» **PROBLEM DESCRIPTION**
Omit all pictures. Quote only the lines from the one with "left knee: (744, 676)" through the end of the material below.

= Beginning of Section =

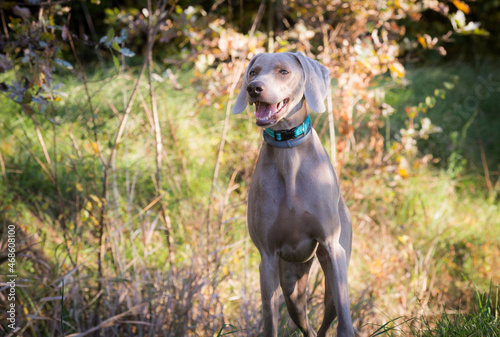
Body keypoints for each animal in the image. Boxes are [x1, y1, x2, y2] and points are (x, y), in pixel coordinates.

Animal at [232, 51, 354, 334]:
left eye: (283, 71)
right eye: (253, 72)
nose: (253, 88)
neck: (288, 150)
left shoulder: (332, 246)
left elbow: (345, 321)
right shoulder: (266, 258)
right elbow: (270, 320)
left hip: (332, 271)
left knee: (329, 315)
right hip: (291, 285)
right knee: (307, 325)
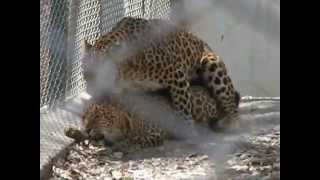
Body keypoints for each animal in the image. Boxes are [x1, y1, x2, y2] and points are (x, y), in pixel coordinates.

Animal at [80, 16, 240, 129]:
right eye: (86, 75)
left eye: (100, 73)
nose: (91, 92)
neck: (126, 73)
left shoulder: (176, 75)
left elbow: (182, 105)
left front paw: (187, 128)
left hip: (211, 63)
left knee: (231, 103)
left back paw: (229, 123)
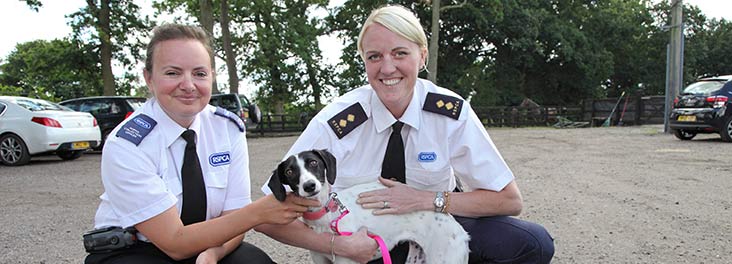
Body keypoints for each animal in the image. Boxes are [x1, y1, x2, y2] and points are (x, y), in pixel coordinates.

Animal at [268, 150, 468, 262]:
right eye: (289, 171)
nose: (309, 186)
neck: (326, 216)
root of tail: (459, 229)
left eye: (314, 162)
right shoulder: (319, 260)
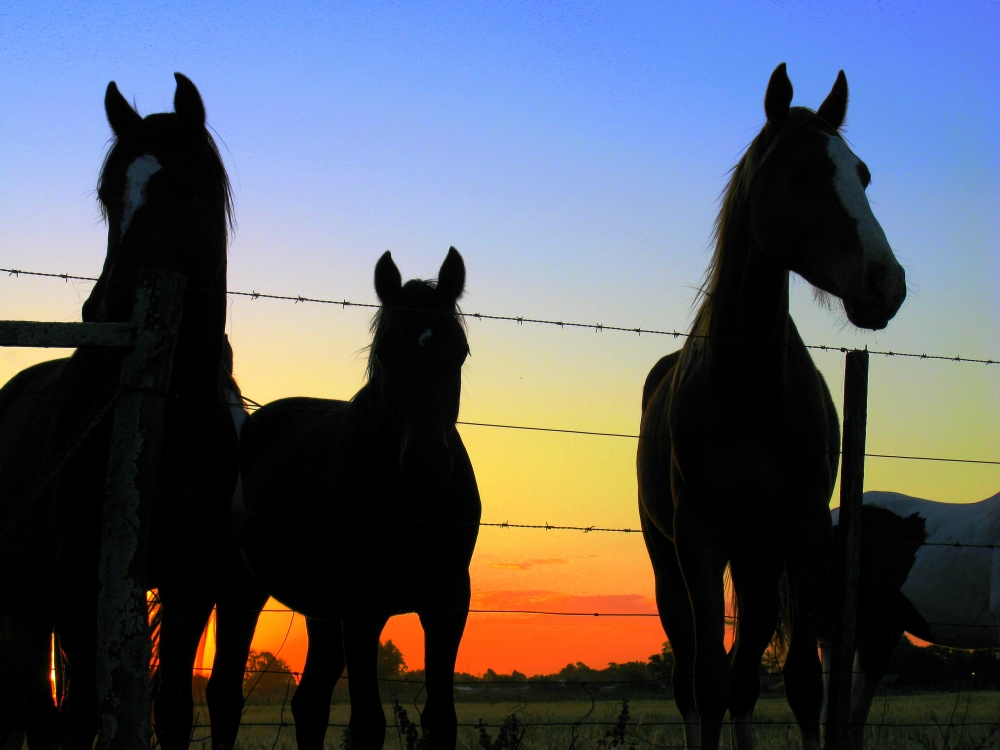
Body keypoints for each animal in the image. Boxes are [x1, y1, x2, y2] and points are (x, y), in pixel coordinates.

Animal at [0, 75, 238, 750]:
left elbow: (173, 710)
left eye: (183, 188)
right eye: (110, 196)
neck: (173, 417)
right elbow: (82, 716)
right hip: (21, 592)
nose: (105, 308)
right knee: (39, 709)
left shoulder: (194, 576)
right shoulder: (80, 570)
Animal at [207, 248, 480, 750]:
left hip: (320, 613)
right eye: (386, 353)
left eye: (459, 352)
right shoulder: (360, 607)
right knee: (225, 697)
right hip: (241, 588)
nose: (427, 462)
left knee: (309, 705)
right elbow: (367, 722)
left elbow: (441, 719)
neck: (410, 503)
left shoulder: (447, 604)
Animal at [640, 64, 908, 750]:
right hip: (670, 563)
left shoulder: (804, 530)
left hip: (759, 562)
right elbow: (707, 681)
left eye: (863, 173)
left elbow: (802, 685)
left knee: (744, 676)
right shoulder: (700, 536)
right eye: (799, 173)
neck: (749, 388)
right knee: (691, 678)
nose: (885, 283)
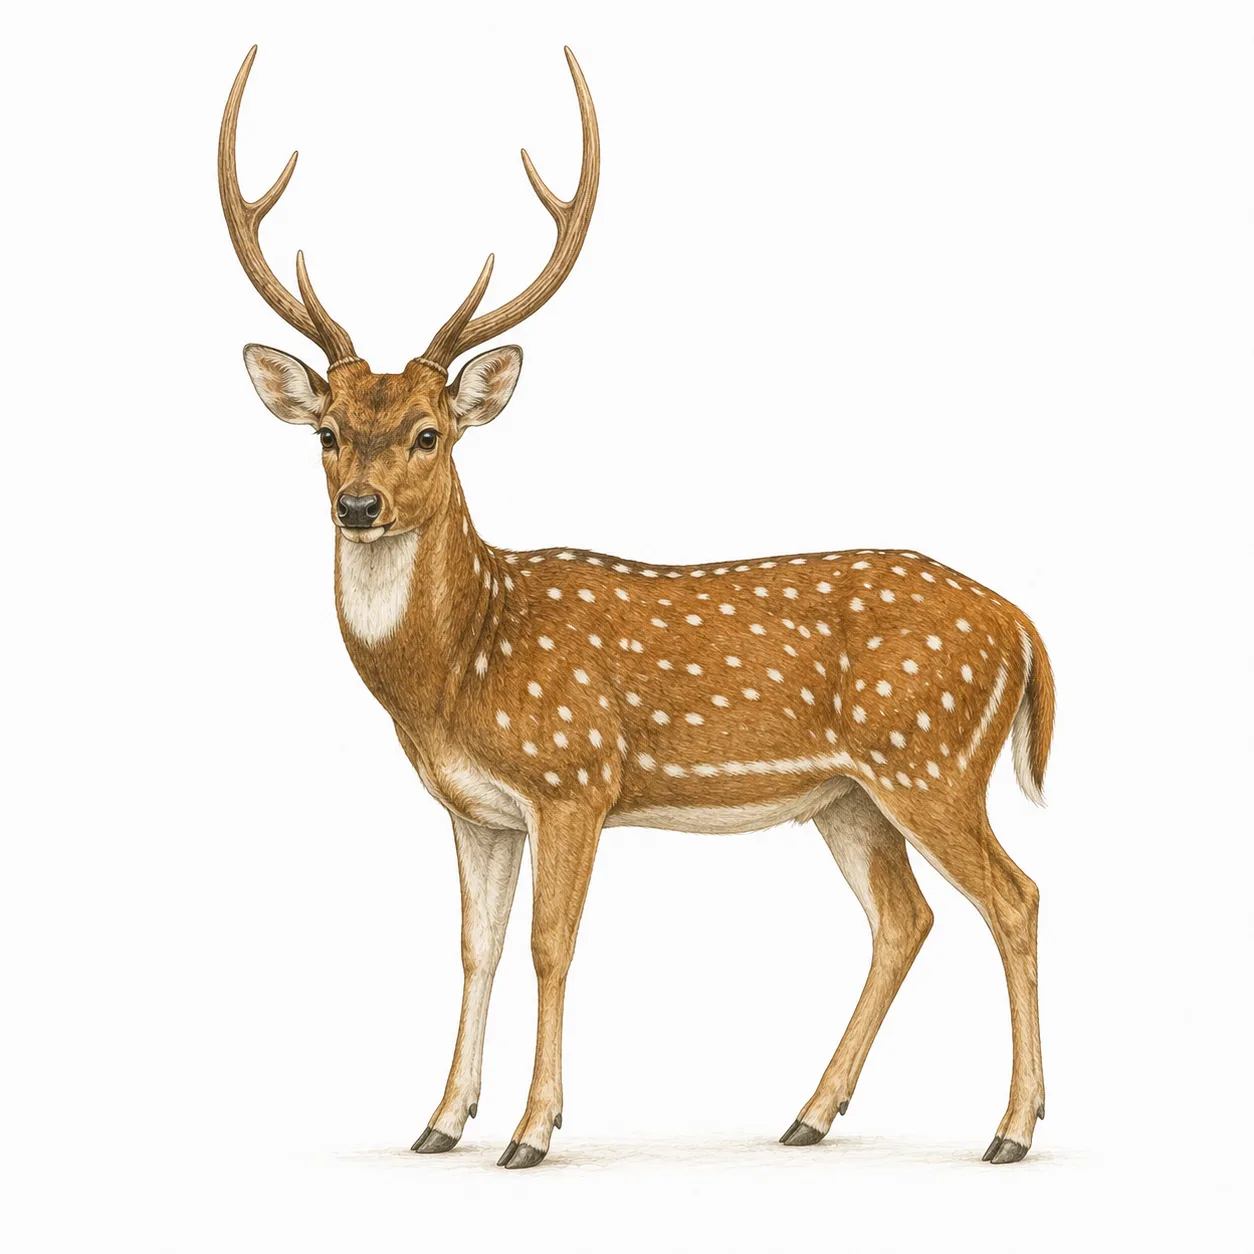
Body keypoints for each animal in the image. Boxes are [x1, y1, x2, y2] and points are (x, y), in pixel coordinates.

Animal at [221, 45, 1056, 1170]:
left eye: (431, 433)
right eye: (326, 434)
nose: (359, 506)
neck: (457, 670)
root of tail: (1022, 624)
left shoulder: (574, 775)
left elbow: (550, 944)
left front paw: (532, 1131)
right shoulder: (477, 809)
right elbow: (475, 946)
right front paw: (439, 1121)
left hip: (931, 759)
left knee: (1013, 896)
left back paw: (1010, 1128)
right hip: (849, 793)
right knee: (905, 918)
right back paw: (809, 1113)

= End of Section =

» **RESPONSE**
left knee: (744, 676)
right shoulder: (700, 536)
right eye: (799, 173)
neck: (749, 388)
right knee: (691, 678)
nose: (885, 283)
Body keypoints for each animal in the image. Boxes are [x1, y1, x2, y2] and points are (x, y), in pixel coordinates.

Animal at [221, 45, 1056, 1170]:
left eye: (431, 433)
right eye: (326, 434)
nose: (359, 506)
neck: (457, 670)
root of tail: (1022, 624)
left shoulder: (574, 775)
left elbow: (550, 944)
left front paw: (532, 1131)
right shoulder: (477, 809)
right elbow: (475, 946)
right front paw: (439, 1121)
left hip: (931, 759)
left knee: (1013, 896)
left back paw: (1010, 1128)
right hip: (849, 793)
right knee: (905, 918)
right back paw: (809, 1113)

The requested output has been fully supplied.